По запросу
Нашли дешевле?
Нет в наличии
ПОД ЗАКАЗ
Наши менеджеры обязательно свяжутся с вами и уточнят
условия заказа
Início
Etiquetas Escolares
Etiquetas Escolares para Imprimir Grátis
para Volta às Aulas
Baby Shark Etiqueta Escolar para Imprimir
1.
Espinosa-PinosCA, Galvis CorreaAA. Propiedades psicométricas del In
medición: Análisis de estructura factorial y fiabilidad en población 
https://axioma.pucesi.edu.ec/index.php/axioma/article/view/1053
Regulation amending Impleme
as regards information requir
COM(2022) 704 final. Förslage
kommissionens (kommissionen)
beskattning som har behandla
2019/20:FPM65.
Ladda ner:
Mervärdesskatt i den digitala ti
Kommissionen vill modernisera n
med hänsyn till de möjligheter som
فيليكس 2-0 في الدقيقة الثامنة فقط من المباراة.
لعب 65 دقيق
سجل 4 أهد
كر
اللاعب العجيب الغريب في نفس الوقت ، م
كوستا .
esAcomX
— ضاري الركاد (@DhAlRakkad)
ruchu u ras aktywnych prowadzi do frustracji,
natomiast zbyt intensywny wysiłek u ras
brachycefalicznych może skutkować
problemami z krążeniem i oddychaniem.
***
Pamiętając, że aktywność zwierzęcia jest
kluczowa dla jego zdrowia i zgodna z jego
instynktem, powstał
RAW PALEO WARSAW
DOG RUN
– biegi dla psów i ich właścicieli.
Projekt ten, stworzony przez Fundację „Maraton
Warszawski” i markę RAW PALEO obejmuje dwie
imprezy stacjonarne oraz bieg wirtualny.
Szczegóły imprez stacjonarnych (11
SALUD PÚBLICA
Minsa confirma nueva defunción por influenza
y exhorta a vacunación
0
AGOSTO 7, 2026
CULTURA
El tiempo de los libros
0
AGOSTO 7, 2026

* TASK BRIEF: Retype every line of the records above verbatim, keeping each line break, character, and spelling unchanged.

* TASK RESPONSE:
По запросу
Нашли дешевле?
Нет в наличии
ПОД ЗАКАЗ
Наши менеджеры обязательно свяжутся с вами и уточнят
условия заказа
Início
Etiquetas Escolares
Etiquetas Escolares para Imprimir Grátis
para Volta às Aulas
Baby Shark Etiqueta Escolar para Imprimir
1.
Espinosa-PinosCA, Galvis CorreaAA. Propiedades psicométricas del In
medición: Análisis de estructura factorial y fiabilidad en población 
https://axioma.pucesi.edu.ec/index.php/axioma/article/view/1053
Regulation amending Impleme
as regards information requir
COM(2022) 704 final. Förslage
kommissionens (kommissionen)
beskattning som har behandla
2019/20:FPM65.
Ladda ner:
Mervärdesskatt i den digitala ti
Kommissionen vill modernisera n
med hänsyn till de möjligheter som
فيليكس 2-0 في الدقيقة الثامنة فقط من المباراة.
لعب 65 دقيق
سجل 4 أهد
كر
اللاعب العجيب الغريب في نفس الوقت ، م
كوستا .
esAcomX
— ضاري الركاد (@DhAlRakkad)
ruchu u ras aktywnych prowadzi do frustracji,
natomiast zbyt intensywny wysiłek u ras
brachycefalicznych może skutkować
problemami z krążeniem i oddychaniem.
***
Pamiętając, że aktywność zwierzęcia jest
kluczowa dla jego zdrowia i zgodna z jego
instynktem, powstał
RAW PALEO WARSAW
DOG RUN
– biegi dla psów i ich właścicieli.
Projekt ten, stworzony przez Fundację „Maraton
Warszawski” i markę RAW PALEO obejmuje dwie
imprezy stacjonarne oraz bieg wirtualny.
Szczegóły imprez stacjonarnych (11
SALUD PÚBLICA
Minsa confirma nueva defunción por influenza
y exhorta a vacunación
0
AGOSTO 7, 2026
CULTURA
El tiempo de los libros
0
AGOSTO 7, 2026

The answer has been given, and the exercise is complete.